I’d always wanted to write a book but never seemed to stick on one idea long enough to get anywhere towards achieving this goal. However, a conversation in the summer of 2011 about the world ending, planted the seed of an idea in my head and from there it basically wrote itself.
How long did it take to write?
The book took me 6 months to write and I never found it that difficult as the story was flowing so quickly, it was more difficult to get the ideas out before they disappeared, than to write the book itself. I work 4 nights a week in a nursing home, so in a way I’m lucky that I get time both during certain days and certain nights too.
The book is based on so many of my own personal experiences and those of people I have been close to throughout my life and although this made it easier to write, it was uncomfortable at times dealing with emotions that I had locked away rather than worked through. I guess in the long run it will help though as the process of getting certain emotions and situations out in the open, means I can now move on from the emotional baggage they sometimes cause.
I think my friends and family were surprised at how much they liked it, but not entirely surprised at the touching nature of the contents. It’s always difficult to open your own heart and let others critique it, but that is the nature of the beast with any artistic endeavour.
How did you get published?
I had approached a literary agent and enquired with some publishers but rather half-heartedly, in researching the best way of getting published I spoke to other authors via Twitter and got advice from them. In the end it seemed some form of self-publishing would be my best bet and in the end I approached Indepenpress, who are an independent publisher in Brighton and after showing them my manuscript they seemed really positive about it. Once I’d met the team there, I knew this was the right publisher to use and I cannot fault their hard work and support they have given me ever since.
Was it hard to get published?
An awful lot of traditional publishing and the success you get with it appears to be down to luck these days, with so many famous people and reality television stars writing more and more books, it gets harder for the unknown to get noticed in the flood of books. I think self-publishing on E-book and decent imprint companies enable people to achieve their dreams of having a book published and that can only be a good thing. Personally, I enjoy the level of personalisation that non-traditional publishing gives you. I can look at my book and know that it’s exactly how I wanted it to be.
Where is your book is on sale?
It is also available online from Whsmith and Waterstones bookstores.
Any advice for other book writers?
The thing I would say to anyone who writes or wants to write, is to write a book that you would want to read. At the heart of any good book is one thing, an enjoyable story. There will always be critics and any writer will suffer more than their fair share of moments where they doubt themselves and think of packing it in, but don’t. Sometimes you just need to close the book and take some time away. Like anything in life, if you aren’t enjoying it then why force yourself to struggle through, take a break, relax and it’s amazing when the idea starts to flow again. Above all though, never give up because anything is possible.

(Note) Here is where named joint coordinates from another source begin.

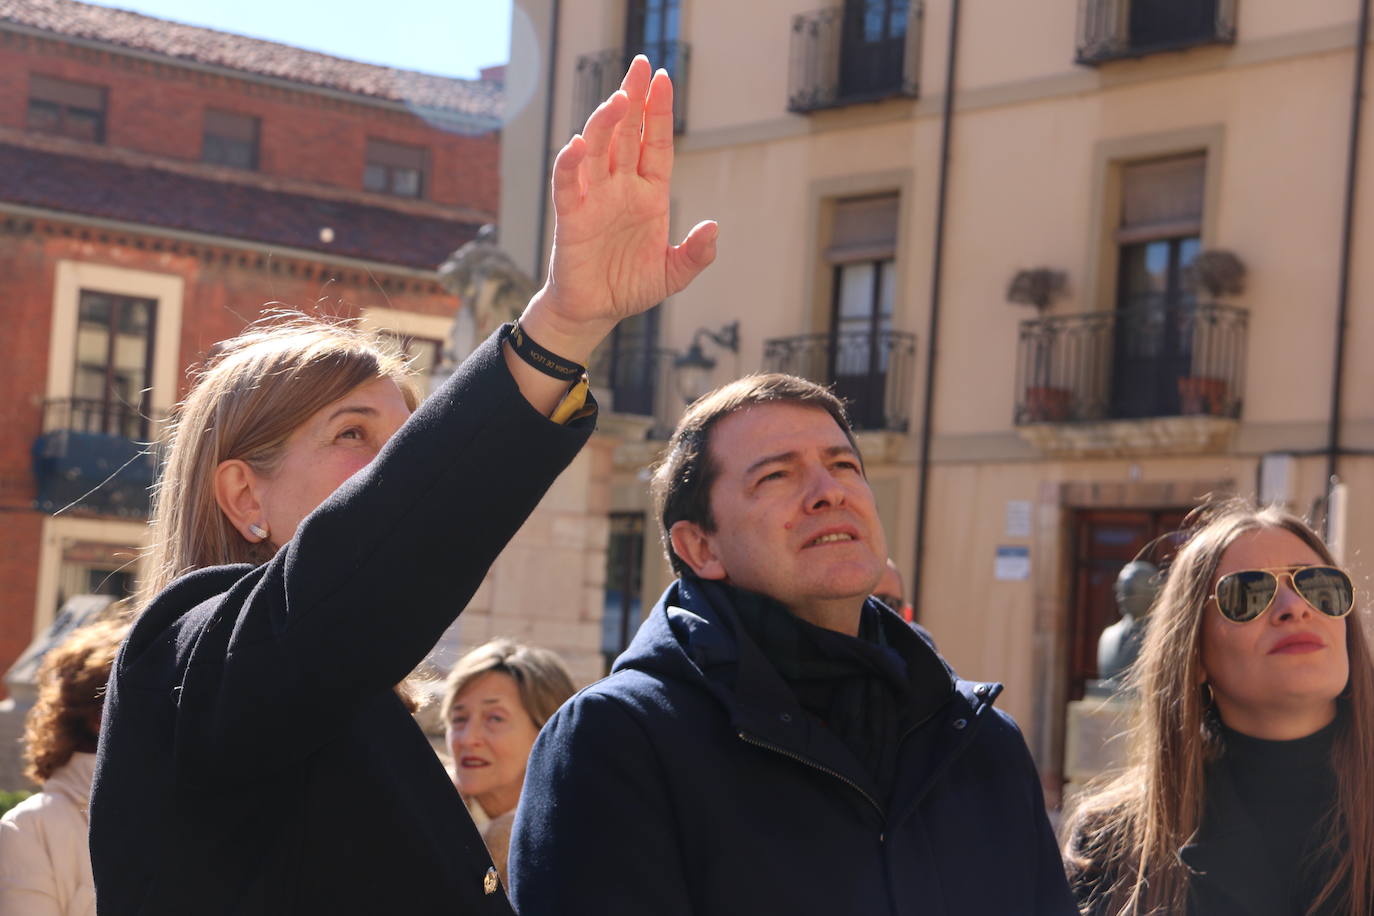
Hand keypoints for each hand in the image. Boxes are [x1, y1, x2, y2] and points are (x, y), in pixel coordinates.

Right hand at [520, 56, 717, 364]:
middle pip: (627, 134)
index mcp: (649, 194)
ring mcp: (595, 198)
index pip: (656, 144)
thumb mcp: (674, 274)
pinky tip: (578, 145)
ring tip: (619, 99)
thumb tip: (713, 227)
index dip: (659, 112)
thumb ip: (696, 253)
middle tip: (640, 64)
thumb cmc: (631, 287)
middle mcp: (621, 188)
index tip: (664, 79)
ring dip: (606, 123)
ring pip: (598, 150)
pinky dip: (571, 164)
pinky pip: (568, 184)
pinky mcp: (571, 217)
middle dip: (633, 98)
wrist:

Throughout the writing of this book I took inspiration for the idea of the final 20 songs you’d here before the world ends, by getting in touch with musicians and seeing if they would be prepared to send me their own personal lists. This achieved fairly good results and I ended up with lists from artists such as Nerina Pallot, The Wombats, Martin Rossiter and many more from the UK. I also got lists from a number of bands in the USA, including Kristen Hersh, Jesse Malin and The Dresden Dolls.